• [Exercise aim]: Find each line in the records below that contains the word "date", and copy every such line out in full.

• [Record excerpts]:
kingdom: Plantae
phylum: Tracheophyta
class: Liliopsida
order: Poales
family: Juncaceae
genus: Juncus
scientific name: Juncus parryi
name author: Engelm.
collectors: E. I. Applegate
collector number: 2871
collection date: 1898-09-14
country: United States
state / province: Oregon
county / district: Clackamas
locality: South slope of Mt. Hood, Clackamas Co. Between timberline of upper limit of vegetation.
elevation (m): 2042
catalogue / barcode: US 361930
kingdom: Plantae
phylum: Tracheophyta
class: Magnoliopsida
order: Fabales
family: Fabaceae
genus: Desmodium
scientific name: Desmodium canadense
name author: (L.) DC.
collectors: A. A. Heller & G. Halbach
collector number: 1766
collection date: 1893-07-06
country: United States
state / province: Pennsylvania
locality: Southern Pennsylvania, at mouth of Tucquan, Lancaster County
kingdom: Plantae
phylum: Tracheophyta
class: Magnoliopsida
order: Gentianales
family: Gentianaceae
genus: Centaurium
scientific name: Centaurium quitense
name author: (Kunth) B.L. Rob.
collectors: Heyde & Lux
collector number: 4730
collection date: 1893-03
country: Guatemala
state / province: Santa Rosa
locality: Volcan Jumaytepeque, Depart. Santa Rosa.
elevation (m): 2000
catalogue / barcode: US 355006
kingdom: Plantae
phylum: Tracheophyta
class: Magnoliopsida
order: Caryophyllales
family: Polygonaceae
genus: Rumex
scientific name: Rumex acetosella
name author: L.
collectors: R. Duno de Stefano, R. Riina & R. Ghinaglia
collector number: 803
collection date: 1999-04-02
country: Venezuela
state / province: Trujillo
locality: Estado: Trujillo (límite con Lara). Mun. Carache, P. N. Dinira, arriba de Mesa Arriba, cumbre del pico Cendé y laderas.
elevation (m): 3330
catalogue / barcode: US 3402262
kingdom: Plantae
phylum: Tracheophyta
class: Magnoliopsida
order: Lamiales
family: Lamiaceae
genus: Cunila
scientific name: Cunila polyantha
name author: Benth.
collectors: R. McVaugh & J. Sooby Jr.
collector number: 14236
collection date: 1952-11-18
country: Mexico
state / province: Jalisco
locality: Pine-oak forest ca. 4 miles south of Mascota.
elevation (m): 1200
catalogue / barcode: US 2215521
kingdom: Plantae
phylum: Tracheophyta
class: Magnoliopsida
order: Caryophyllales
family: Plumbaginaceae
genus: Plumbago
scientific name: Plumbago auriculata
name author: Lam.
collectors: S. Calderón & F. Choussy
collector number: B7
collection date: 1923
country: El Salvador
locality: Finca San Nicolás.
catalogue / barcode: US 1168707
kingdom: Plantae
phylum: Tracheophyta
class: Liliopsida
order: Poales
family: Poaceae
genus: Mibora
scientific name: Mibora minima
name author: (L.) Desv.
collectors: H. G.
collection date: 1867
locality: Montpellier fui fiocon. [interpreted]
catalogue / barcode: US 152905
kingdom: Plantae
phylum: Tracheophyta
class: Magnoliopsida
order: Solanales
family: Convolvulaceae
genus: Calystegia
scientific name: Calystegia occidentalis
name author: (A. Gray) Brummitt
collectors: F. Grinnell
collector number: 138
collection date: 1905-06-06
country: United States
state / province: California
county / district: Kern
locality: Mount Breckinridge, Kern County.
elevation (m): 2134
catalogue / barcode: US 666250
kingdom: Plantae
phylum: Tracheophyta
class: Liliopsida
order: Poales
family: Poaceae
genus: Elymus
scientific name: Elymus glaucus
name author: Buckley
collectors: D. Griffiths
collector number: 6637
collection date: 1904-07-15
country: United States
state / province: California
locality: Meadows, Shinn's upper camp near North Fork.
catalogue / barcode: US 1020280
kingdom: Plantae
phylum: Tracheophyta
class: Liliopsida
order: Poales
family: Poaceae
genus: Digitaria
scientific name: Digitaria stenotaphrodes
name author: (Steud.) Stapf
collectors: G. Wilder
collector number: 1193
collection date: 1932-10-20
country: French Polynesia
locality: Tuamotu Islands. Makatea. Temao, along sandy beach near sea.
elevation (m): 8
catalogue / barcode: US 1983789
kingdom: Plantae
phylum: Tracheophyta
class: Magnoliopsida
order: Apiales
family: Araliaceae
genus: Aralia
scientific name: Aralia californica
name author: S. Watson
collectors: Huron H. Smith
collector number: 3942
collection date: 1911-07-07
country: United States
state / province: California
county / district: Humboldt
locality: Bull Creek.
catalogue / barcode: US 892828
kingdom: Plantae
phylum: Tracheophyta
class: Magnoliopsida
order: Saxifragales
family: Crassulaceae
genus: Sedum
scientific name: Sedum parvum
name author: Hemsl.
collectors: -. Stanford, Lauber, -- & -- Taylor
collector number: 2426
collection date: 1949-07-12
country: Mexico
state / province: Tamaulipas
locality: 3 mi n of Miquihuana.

• [In response]:
collection date: 1898-09-14
collection date: 1893-07-06
collection date: 1893-03
collection date: 1999-04-02
collection date: 1952-11-18
collection date: 1923
collection date: 1867
collection date: 1905-06-06
collection date: 1904-07-15
collection date: 1932-10-20
collection date: 1911-07-07
collection date: 1949-07-12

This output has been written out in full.